— What this task involves —
A complete answer includes every line below with the word "everything".

BEGIN

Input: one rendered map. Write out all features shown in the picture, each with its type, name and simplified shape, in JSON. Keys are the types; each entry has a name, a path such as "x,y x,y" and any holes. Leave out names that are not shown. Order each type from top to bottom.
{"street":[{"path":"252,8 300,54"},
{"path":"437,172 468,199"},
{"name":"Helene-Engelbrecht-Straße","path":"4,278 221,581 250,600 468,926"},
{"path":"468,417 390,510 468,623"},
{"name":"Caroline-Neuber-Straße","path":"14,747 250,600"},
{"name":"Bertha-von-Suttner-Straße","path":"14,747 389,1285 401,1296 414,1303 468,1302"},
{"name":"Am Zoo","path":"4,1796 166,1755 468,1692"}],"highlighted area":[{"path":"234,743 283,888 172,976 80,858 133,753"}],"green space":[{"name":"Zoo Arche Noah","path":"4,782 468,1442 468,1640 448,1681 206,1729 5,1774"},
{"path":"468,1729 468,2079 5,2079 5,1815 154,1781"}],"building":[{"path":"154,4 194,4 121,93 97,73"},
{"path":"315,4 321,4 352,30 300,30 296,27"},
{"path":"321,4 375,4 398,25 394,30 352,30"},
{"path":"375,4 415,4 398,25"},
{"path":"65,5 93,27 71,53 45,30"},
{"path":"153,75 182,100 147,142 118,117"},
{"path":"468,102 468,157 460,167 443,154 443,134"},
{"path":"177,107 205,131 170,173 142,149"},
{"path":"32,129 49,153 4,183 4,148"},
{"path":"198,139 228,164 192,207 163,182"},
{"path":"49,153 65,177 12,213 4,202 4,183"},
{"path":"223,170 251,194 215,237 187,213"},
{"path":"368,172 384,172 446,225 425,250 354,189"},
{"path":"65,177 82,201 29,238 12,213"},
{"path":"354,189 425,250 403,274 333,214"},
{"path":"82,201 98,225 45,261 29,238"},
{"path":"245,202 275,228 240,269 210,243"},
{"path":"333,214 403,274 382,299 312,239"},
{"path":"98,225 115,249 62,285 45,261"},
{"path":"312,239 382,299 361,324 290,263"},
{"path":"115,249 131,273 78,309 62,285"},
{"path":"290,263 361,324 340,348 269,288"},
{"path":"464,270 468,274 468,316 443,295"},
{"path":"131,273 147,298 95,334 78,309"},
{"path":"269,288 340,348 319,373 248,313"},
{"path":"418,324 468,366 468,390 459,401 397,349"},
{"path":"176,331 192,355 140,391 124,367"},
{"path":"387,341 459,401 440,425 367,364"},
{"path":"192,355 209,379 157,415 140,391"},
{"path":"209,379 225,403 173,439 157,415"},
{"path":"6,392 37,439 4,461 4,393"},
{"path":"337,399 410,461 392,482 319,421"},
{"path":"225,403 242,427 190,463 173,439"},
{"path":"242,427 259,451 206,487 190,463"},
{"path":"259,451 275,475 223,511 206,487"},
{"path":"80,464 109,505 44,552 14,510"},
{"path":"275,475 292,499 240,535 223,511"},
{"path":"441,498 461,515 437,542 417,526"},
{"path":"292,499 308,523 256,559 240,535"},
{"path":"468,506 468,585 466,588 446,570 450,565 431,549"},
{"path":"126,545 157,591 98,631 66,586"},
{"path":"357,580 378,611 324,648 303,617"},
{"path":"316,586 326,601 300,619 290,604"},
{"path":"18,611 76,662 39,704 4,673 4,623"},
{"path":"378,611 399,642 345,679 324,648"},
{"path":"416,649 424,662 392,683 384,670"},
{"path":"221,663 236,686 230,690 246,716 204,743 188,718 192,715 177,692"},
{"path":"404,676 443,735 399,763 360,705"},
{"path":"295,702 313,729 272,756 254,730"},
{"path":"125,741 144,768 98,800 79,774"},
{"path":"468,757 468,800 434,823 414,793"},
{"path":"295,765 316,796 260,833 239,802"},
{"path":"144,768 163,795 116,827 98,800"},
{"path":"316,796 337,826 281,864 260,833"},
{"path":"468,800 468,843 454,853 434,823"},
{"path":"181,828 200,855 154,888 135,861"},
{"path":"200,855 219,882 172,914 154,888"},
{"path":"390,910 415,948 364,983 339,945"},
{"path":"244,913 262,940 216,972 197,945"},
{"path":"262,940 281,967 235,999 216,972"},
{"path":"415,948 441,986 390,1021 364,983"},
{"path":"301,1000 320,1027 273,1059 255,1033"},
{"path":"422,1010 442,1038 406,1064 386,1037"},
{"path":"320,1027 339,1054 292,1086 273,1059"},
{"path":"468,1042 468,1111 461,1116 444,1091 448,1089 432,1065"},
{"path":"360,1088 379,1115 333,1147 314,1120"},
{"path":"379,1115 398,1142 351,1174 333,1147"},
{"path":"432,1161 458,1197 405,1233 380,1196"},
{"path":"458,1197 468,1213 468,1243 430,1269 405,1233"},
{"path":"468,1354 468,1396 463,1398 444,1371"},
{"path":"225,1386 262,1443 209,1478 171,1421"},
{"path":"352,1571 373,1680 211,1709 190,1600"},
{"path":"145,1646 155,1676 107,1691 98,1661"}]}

END
BEGIN

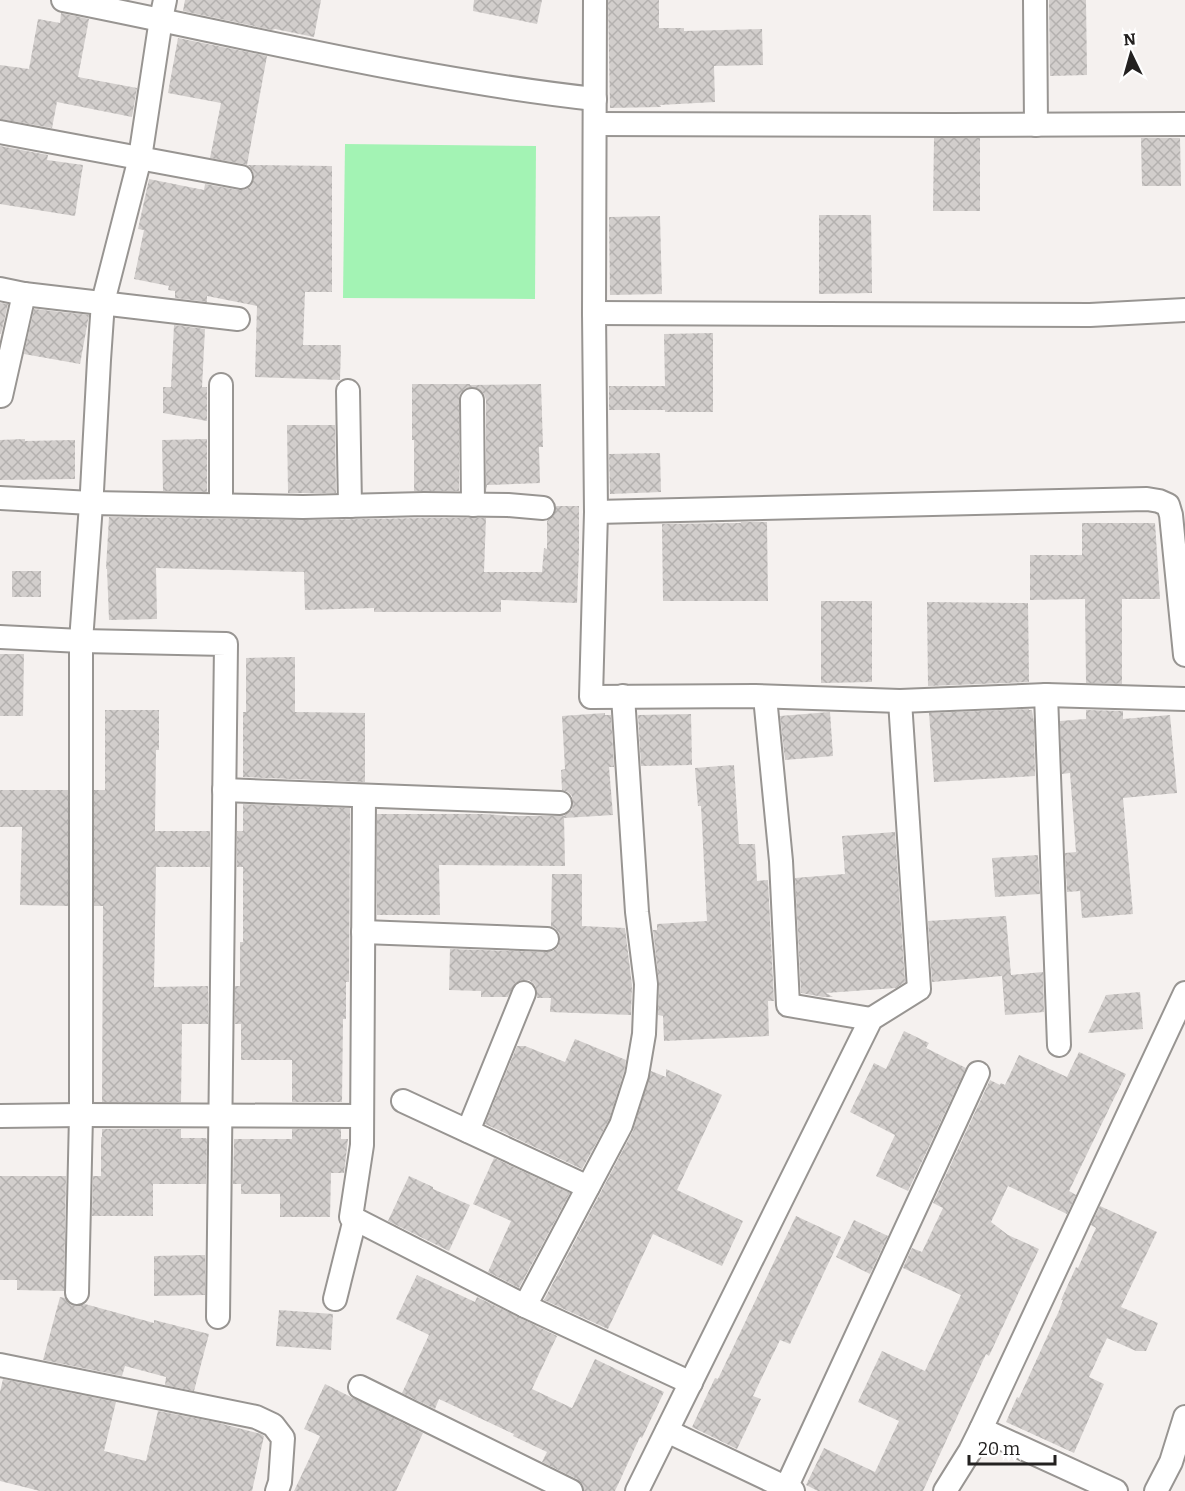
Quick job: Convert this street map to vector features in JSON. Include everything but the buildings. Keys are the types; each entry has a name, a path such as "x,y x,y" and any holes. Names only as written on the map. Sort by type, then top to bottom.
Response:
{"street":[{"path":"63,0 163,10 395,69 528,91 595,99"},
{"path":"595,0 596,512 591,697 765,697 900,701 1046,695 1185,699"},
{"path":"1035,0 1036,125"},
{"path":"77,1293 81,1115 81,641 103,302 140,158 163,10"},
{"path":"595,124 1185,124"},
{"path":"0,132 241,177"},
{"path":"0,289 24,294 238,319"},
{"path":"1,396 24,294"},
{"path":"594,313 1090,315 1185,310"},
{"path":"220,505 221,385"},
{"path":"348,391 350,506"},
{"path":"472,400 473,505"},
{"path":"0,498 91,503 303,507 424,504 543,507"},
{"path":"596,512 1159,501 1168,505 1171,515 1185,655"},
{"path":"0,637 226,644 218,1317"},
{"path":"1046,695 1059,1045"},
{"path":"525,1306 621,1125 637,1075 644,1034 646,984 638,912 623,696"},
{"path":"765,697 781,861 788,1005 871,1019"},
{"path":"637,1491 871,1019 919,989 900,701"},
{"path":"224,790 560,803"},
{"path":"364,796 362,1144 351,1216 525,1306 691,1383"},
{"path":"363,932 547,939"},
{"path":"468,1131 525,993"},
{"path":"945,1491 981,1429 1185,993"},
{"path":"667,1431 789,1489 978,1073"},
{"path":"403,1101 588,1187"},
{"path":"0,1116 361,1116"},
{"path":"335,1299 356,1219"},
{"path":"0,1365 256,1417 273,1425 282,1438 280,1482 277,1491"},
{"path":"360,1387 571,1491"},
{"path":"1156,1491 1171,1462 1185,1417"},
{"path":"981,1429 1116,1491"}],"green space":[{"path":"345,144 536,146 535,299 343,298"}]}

END
BEGIN

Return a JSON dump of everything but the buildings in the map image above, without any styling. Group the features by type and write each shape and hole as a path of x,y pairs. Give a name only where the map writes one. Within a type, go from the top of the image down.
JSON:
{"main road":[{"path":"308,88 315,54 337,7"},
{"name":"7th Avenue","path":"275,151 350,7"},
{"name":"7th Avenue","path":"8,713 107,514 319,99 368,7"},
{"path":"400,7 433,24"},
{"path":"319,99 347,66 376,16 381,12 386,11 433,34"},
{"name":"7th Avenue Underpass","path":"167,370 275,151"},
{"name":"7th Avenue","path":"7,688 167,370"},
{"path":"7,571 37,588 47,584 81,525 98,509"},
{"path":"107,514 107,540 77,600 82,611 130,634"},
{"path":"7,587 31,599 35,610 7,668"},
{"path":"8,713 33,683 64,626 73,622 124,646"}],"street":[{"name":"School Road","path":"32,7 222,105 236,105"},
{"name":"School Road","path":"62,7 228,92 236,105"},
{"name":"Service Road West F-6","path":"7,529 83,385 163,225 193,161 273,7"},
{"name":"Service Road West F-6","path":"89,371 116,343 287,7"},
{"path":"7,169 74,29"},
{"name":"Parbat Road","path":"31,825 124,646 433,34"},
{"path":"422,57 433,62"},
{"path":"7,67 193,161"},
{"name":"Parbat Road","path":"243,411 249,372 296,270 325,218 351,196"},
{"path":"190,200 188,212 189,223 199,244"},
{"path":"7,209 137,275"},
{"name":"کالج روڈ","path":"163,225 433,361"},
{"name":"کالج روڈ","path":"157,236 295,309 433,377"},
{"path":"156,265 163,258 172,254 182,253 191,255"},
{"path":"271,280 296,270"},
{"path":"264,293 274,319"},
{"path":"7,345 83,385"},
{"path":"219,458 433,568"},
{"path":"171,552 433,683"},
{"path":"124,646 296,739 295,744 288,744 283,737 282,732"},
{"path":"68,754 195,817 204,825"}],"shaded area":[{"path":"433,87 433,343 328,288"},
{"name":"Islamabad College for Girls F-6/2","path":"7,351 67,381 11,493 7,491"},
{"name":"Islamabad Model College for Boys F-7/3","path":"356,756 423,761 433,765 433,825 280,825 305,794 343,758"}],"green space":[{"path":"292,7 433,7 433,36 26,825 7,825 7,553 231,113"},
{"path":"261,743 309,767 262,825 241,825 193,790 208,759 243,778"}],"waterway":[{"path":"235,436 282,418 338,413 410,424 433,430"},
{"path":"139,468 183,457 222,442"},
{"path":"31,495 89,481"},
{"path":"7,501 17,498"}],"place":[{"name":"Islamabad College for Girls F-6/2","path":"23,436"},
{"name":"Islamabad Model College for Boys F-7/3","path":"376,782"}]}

END

— Task response —
Quick job: Convert this street map to vector features in JSON. Include everything but the buildings. Keys are the types; each entry has a name, a path such as "x,y x,y" and any holes. Names only as written on the map. Sort by type, then top to bottom.
Return a JSON dump of everything but the buildings in the map image above, without any styling. Group the features by type and write each shape and hole as a path of x,y pairs. Give a name only where the map writes one. Within a type, go from the top of the image down.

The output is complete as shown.